Metadata-Version: 2.1
Name: whichlang
Version: 0.0.3
Summary: Does language identification for Indian languages
Home-page: https://github.com/xtraspeed/whichlang
Author: Ashish 
Author-email: <ashish.xtraspeed@gmail.com>
License: UNKNOWN
Keywords: python,language identification
Platform: UNKNOWN
Classifier: Development Status :: 1 - Planning
Classifier: Intended Audience :: Developers
Classifier: License :: OSI Approved :: MIT License
Classifier: Programming Language :: Python :: 3
Classifier: Operating System :: Unix
Classifier: Operating System :: MacOS :: MacOS X
Classifier: Operating System :: Microsoft :: Windows
Description-Content-Type: text/markdown
License-File: LICENSE


# whichlang



whichlang is a Python library for identifying the language of the given text



## Installation



Use the package manager [pip](https://pip.pypa.io/en/stable/) to install whichlang.



```bash

pip install whichlang

```



## Usage



```python

import whichlang

from whichlang import which_lang



f = open('sample-test-files\\sample-hindi.txt','r')

data = f.read()



# returns tuple of top 3 probable languages, first one being most probable language

print (which_lang(data))

>>> ('Hindi', 'Marathi', 'Punjabi') #Hindi is most probable. 

```



```

# For training a language model

# assamese.txt is train data

# Assamese is the language model created

python train_lang_models.py -f train-data\as\assamese.txt -l Assamese

```

## Contributing

Pull requests are welcome. For major changes, please open an issue first to discuss what you would like to change.



## License

[MIT](https://choosealicense.com/licenses/mit/)



## Available Languages

Hindi, Telugu, Tamil, Kannada, Malayalam, Punjabi, Marathi, Gujarati, Oriya, Assamese.



## Acknowledgements

1. We would like to thank the [Leipzig Corpora collection](https://corpora.uni-leipzig.de/en) where we collected data for training models. 

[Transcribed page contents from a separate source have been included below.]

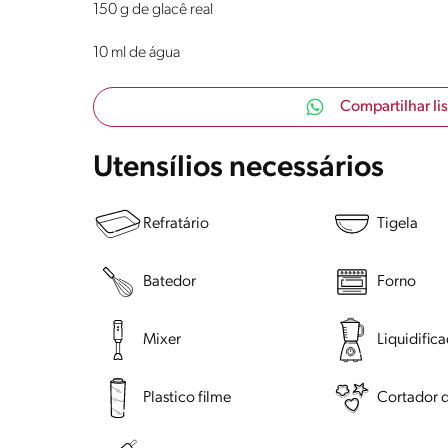
150 g de glacê real
10 ml de água
Compartilhar li
Utensílios necessários
Refratário
Tigela
Batedor
Forno
Mixer
Liquidific
Plastico filme
Cortador d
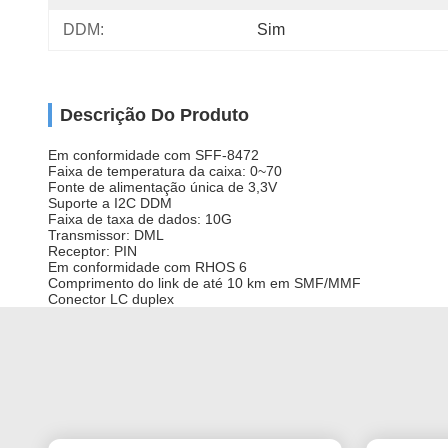
DDM:
Sim
Descrição Do Produto
Em conformidade com SFF-8472
Faixa de temperatura da caixa: 0~70
Fonte de alimentação única de 3,3V
Suporte a I2C DDM
Faixa de taxa de dados: 10G
Transmissor: DML
Receptor: PIN
Em conformidade com RHOS 6
Comprimento do link de até 10 km em SMF/MMF
Conector LC duplex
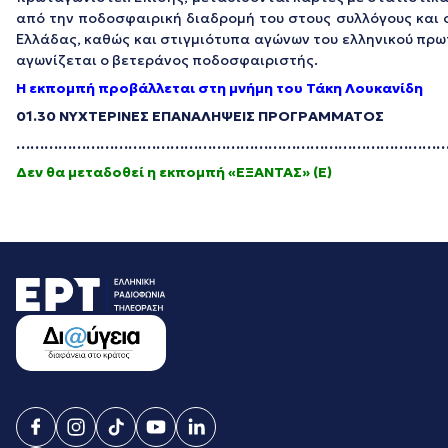
από την ποδοσφαιρική διαδρομή του στους συλλόγους και 
Ελλάδας, καθώς και στιγμιότυπα αγώνων του ελληνικού πρ
αγωνίζεται ο βετεράνος ποδοσφαιριστής.
Η εκπομπή προβάλλεται στη μνήμη του Τάκη Λουκανίδη
01.30 ΝΥΧΤΕΡΙΝΕΣ ΕΠΑΝΑΛΗΨΕΙΣ ΠΡΟΓΡΑΜΜΑΤΟΣ
…………………………………………………………………………………
Δεν θα μεταδοθεί η εκπομπή «ΕΞΑΝΤΑΣ» (Ε)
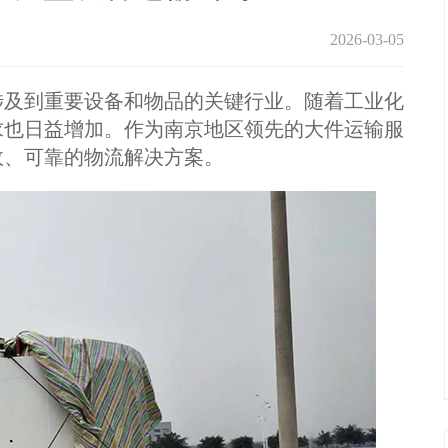
2026-03-05
及到重要设备和物品的关键行业。随着工业化
求也日益增加。作为南京地区领先的大件运输服
效、可靠的物流解决方案。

    Dirk Goldhahn, Thomas Eckart and Uwe Quasthoff (2012): Building Large Monolingual Dictionaries at the Leipzig Corpora Collection: From 100 to 200 Languages. In: Proceedings of the Eighth International Conference on Language Resources and Evaluation (LREC'12), 2012

2. whichlang is based on N-gram based Text categorization: Cavnar, William B., and John M. Trenkle. "N-gram-based text categorization." Proceedings of   SDAIR-94, 3rd annual symposium on document analysis and information retrieval. Vol. 161175. 1994.

 The same approach was used in library [langdetect]((https://github.com/fedelopez77/langdetect)). We found this approach quite effective and wanted to explore for Indian languages. In whichlang, we train, optimize and make  models readily available for Indian languages since these languages have been less explored.